In June, Tencent Music announced a $2.4 billion cash-and-stock deal to acquire Chinese audio platform Ximalaya, further strengthening its catalog and targeting deeper market penetration. Analysts at CFRA Research noted that product innovation, content diversification, and AI-driven personalization would likely support Tencent Music’s sustained growth trajectory.

China’s Moonshot AI Launches Open-Source Model to Regain Market Share

Chinese AI startup Moonshot AI unveiled its new open-source model, Kimi K2, on Friday, aiming to regain traction in the highly competitive domestic AI market. The model is designed with advanced coding skills and excels in general agent tasks and tool integration, enabling it to handle complex workflows more efficiently, the company said in a statement.

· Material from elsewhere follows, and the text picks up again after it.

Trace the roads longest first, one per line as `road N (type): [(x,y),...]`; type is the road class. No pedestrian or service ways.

Moonshot claims Kimi K2 surpasses several mainstream open-source AI models, including DeepSeek’s V3, and competes closely with top U.S. models like Anthropic’s in certain coding-related functions. This release aligns with a growing trend among Chinese AI firms to open-source their models, contrasting with many U.S. tech giants, such as OpenAI and Google, which keep their most advanced AI technologies proprietary. However, some American companies like Meta have also embraced open-source AI models.

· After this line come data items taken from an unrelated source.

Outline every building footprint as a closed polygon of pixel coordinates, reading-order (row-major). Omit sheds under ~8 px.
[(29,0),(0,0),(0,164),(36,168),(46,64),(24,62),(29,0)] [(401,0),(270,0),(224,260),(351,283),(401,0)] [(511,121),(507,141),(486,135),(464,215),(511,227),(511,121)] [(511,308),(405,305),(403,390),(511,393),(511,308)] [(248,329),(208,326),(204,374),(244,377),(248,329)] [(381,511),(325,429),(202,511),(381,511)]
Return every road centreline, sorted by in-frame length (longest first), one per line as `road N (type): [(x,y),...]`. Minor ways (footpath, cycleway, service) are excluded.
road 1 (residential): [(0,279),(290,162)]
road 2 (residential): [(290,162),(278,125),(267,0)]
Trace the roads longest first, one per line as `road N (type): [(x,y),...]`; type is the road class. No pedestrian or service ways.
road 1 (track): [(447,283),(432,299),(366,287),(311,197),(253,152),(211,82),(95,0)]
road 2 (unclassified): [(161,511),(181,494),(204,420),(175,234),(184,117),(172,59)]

Open-sourcing helps companies build stronger developer communities, showcase technological prowess, and extend global influence—a strategic move by China to counter U.S. efforts to restrict its tech progress. Other Chinese tech giants that have open-sourced models include DeepSeek, Alibaba, Tencent, and Baidu.

Founded in 2023 by Tsinghua University graduate Yang Zhilin, Moonshot has become a key player in China’s AI scene, supported by major investors like Alibaba. The startup gained significant attention in 2024 for its long-text analysis and AI search capabilities but has seen its market position weaken after DeepSeek launched competitive low-cost models early this year.

According to the Chinese AI tracking site aicpb.com, Moonshot’s Kimi app was the third most-used AI product by monthly active users in August last year but slipped to seventh place by June 2025.

Rednote Joins Wave of Chinese Firms Releasing Open-Source AI Models

Chinese social media platform Rednote (Xiaohongshu) has released an open-source large language model named dots.llm1, joining a growing number of Chinese tech companies making AI models publicly available. This open-source move contrasts with many U.S. tech giants like OpenAI and Google, which keep their most advanced AI models proprietary, although some American firms such as Meta have also embraced open-source AI.

The release aims to showcase China’s technological prowess, foster developer communities, and extend global influence amid U.S. export restrictions targeting China’s advanced semiconductor industry.

According to Rednote’s technical paper published last Friday on Hugging Face, dots.llm1 performs comparably on coding tasks to Alibaba’s Qwen 2.5 model but is less advanced than models like DeepSeek-V3.

Rednote, known for its Instagram-style platform where users share photos, videos, and text, ramped up AI development after OpenAI’s ChatGPT debut in late 2022. Recently, it launched Diandian, an AI-powered search app for its main platform.

Other Chinese companies following this open-source path include Alibaba, which introduced the upgraded Qwen 3 model in April, and startup DeepSeek, whose low-cost R1 model has made waves globally for its competitive performance despite lower development costs.